Wo bei Wiede noch reichlich Luft unter dem Trikot wehte, zeichneten sich bei Kopenhagens Mikkel Hansen bereits Muskelberge ab. Der Däne trug schon damals die Haare lang - sein Markenzeichen, neben dem Obelix-starken Wurf. Auch für Hansen war es ein besonderes Spiel, denn seitdem stand er nie wieder mit einem dänischen Klub im Final Four. Dänemark ist zwar Weltmeister im Handball, aber auf Klubebene international kein Big Player. Und damit nach Aalborg, das im Champions-League-Viertelfinale an diesem Mittwoch im Rückspiel auf die SG Flensburg-Handewitt trifft (20.45 Uhr/DAZN).

Die 117 000-Einwohner Stadt im Norden Dänemarks, Region Jütland, ist eher unverdächtig, ein Epizentrum des Handballsports zu sein. Pittoreske Kulisse, Schloss, Kloster, einige Kunstmuseen. In die Liste der Sehenswürdigkeiten reihte sich zuletzt Aalborg Handbold ein. Der Klub schickte im Februar einige seismische Wellen in die Sportwelt, als er die Verpflichtung Hansens für den Sommer 2022 verkündete. Wumms! Mikkel Hansen, 33, Aushängeschild des Handballs, Großverdiener bei Paris Saint-Germain, wechselt ins beschauliche Aalborg. Was für eine Nachricht!

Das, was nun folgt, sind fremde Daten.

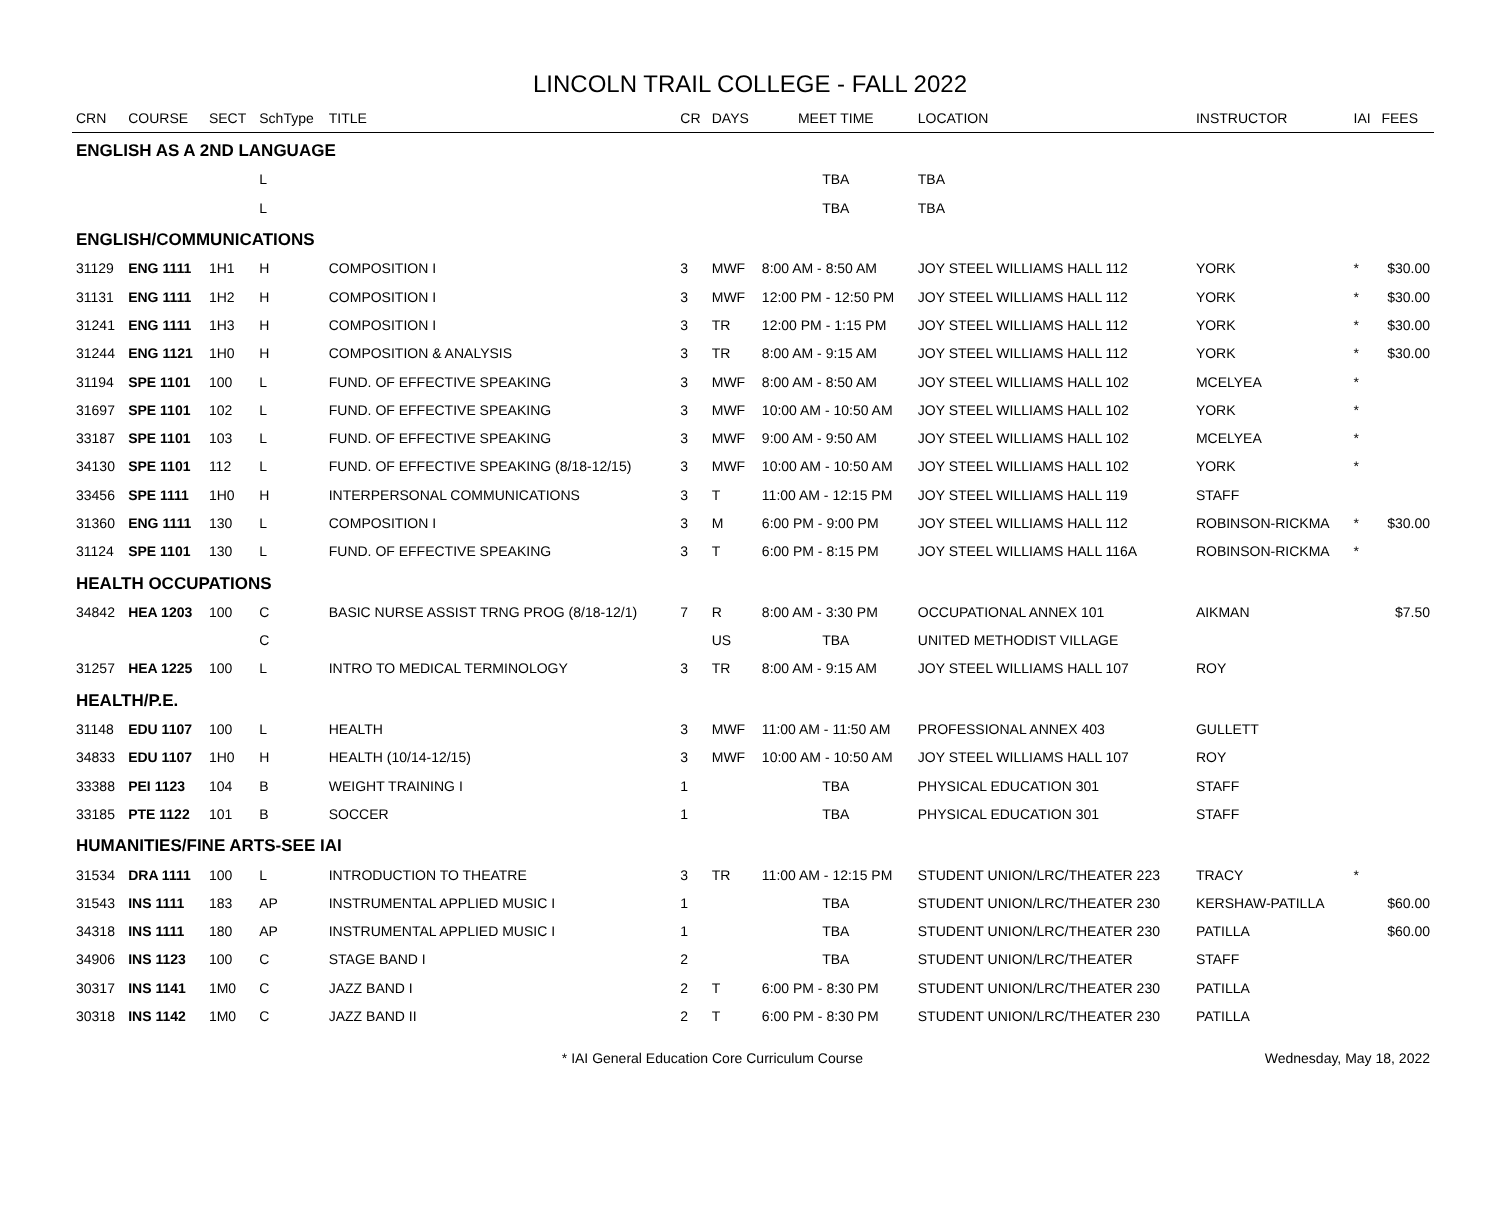LINCOLN TRAIL COLLEGE - FALL 2022
| CRN | COURSE | SECT | SchType | TITLE | CR | DAYS | MEET TIME | LOCATION | INSTRUCTOR | IAI | FEES |
| --- | --- | --- | --- | --- | --- | --- | --- | --- | --- | --- | --- |
| ENGLISH AS A 2ND LANGUAGE | | | | | | | | | | | |
| | | | L | | | | TBA | TBA | | | |
| | | | L | | | | TBA | TBA | | | |
| ENGLISH/COMMUNICATIONS | | | | | | | | | | | |
| 31129 | ENG 1111 | 1H1 | H | COMPOSITION I | 3 | MWF | 8:00 AM - 8:50 AM | JOY STEEL WILLIAMS HALL 112 | YORK | * | $30.00 |
| 31131 | ENG 1111 | 1H2 | H | COMPOSITION I | 3 | MWF | 12:00 PM - 12:50 PM | JOY STEEL WILLIAMS HALL 112 | YORK | * | $30.00 |
| 31241 | ENG 1111 | 1H3 | H | COMPOSITION I | 3 | TR | 12:00 PM - 1:15 PM | JOY STEEL WILLIAMS HALL 112 | YORK | * | $30.00 |
| 31244 | ENG 1121 | 1H0 | H | COMPOSITION & ANALYSIS | 3 | TR | 8:00 AM - 9:15 AM | JOY STEEL WILLIAMS HALL 112 | YORK | * | $30.00 |
| 31194 | SPE 1101 | 100 | L | FUND. OF EFFECTIVE SPEAKING | 3 | MWF | 8:00 AM - 8:50 AM | JOY STEEL WILLIAMS HALL 102 | MCELYEA | * | |
| 31697 | SPE 1101 | 102 | L | FUND. OF EFFECTIVE SPEAKING | 3 | MWF | 10:00 AM - 10:50 AM | JOY STEEL WILLIAMS HALL 102 | YORK | * | |
| 33187 | SPE 1101 | 103 | L | FUND. OF EFFECTIVE SPEAKING | 3 | MWF | 9:00 AM - 9:50 AM | JOY STEEL WILLIAMS HALL 102 | MCELYEA | * | |
| 34130 | SPE 1101 | 112 | L | FUND. OF EFFECTIVE SPEAKING (8/18-12/15) | 3 | MWF | 10:00 AM - 10:50 AM | JOY STEEL WILLIAMS HALL 102 | YORK | * | |
| 33456 | SPE 1111 | 1H0 | H | INTERPERSONAL COMMUNICATIONS | 3 | T | 11:00 AM - 12:15 PM | JOY STEEL WILLIAMS HALL 119 | STAFF | | |
| 31360 | ENG 1111 | 130 | L | COMPOSITION I | 3 | M | 6:00 PM - 9:00 PM | JOY STEEL WILLIAMS HALL 112 | ROBINSON-RICKMA | * | $30.00 |
| 31124 | SPE 1101 | 130 | L | FUND. OF EFFECTIVE SPEAKING | 3 | T | 6:00 PM - 8:15 PM | JOY STEEL WILLIAMS HALL 116A | ROBINSON-RICKMA | * | |
| HEALTH OCCUPATIONS | | | | | | | | | | | |
| 34842 | HEA 1203 | 100 | C | BASIC NURSE ASSIST TRNG PROG (8/18-12/1) | 7 | R | 8:00 AM - 3:30 PM | OCCUPATIONAL ANNEX 101 | AIKMAN | | $7.50 |
| | | | C | | | US | TBA | UNITED METHODIST VILLAGE | | | |
| 31257 | HEA 1225 | 100 | L | INTRO TO MEDICAL TERMINOLOGY | 3 | TR | 8:00 AM - 9:15 AM | JOY STEEL WILLIAMS HALL 107 | ROY | | |
| HEALTH/P.E. | | | | | | | | | | | |
| 31148 | EDU 1107 | 100 | L | HEALTH | 3 | MWF | 11:00 AM - 11:50 AM | PROFESSIONAL ANNEX 403 | GULLETT | | |
| 34833 | EDU 1107 | 1H0 | H | HEALTH (10/14-12/15) | 3 | MWF | 10:00 AM - 10:50 AM | JOY STEEL WILLIAMS HALL 107 | ROY | | |
| 33388 | PEI 1123 | 104 | B | WEIGHT TRAINING I | 1 | | TBA | PHYSICAL EDUCATION 301 | STAFF | | |
| 33185 | PTE 1122 | 101 | B | SOCCER | 1 | | TBA | PHYSICAL EDUCATION 301 | STAFF | | |
| HUMANITIES/FINE ARTS-SEE IAI | | | | | | | | | | | |
| 31534 | DRA 1111 | 100 | L | INTRODUCTION TO THEATRE | 3 | TR | 11:00 AM - 12:15 PM | STUDENT UNION/LRC/THEATER 223 | TRACY | * | |
| 31543 | INS 1111 | 183 | AP | INSTRUMENTAL APPLIED MUSIC I | 1 | | TBA | STUDENT UNION/LRC/THEATER 230 | KERSHAW-PATILLA | | $60.00 |
| 34318 | INS 1111 | 180 | AP | INSTRUMENTAL APPLIED MUSIC I | 1 | | TBA | STUDENT UNION/LRC/THEATER 230 | PATILLA | | $60.00 |
| 34906 | INS 1123 | 100 | C | STAGE BAND I | 2 | | TBA | STUDENT UNION/LRC/THEATER | STAFF | | |
| 30317 | INS 1141 | 1M0 | C | JAZZ BAND I | 2 | T | 6:00 PM - 8:30 PM | STUDENT UNION/LRC/THEATER 230 | PATILLA | | |
| 30318 | INS 1142 | 1M0 | C | JAZZ BAND II | 2 | T | 6:00 PM - 8:30 PM | STUDENT UNION/LRC/THEATER 230 | PATILLA | | |
* IAI General Education Core Curriculum Course
Wednesday, May 18, 2022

Das Interesse an Aalborg steigt enorm

Bis zu diesem Zeitpunkt verlief die Geschichte dänischer Klubs meistens so: Sie finden ein junges Talent, bilden es aus, das Karrieresprungbrett schleudert es dann ins Ausland. Die Dänen formten Stars, sie kauften keine. Aalborg mischt das Geschäft nun auf. Denn der Verpflichtung von Hansen schob der Klub eine weitere spektakuläre hinterher: Aron Pálmarsson, einst begnadeter Mittelmann beim THW Kiel und aktuell Lenker des FC Barcelona, kommt schon in diesem Sommer.

Seit diesen beiden Coups ist Aalborgs Direktor Jan Larsen ein gefragter Mann. "Ich wusste, es würde groß sein. Aber dass es so groß wird, hat mich überrascht", sagt er am Telefon. Seine Vision ist klar: Er will in der Champions League angreifen. Dafür brauche es zwei bis drei Top-Spieler. "Hansen hat gesagt: 'Mein Traum ist es, die Champions League mit einem dänischen Team zu gewinnen. Ich will sehen, ob es möglich ist'", erzählt Larsen: "Und wir wollen das auch." Ein Ziel, das verbindet.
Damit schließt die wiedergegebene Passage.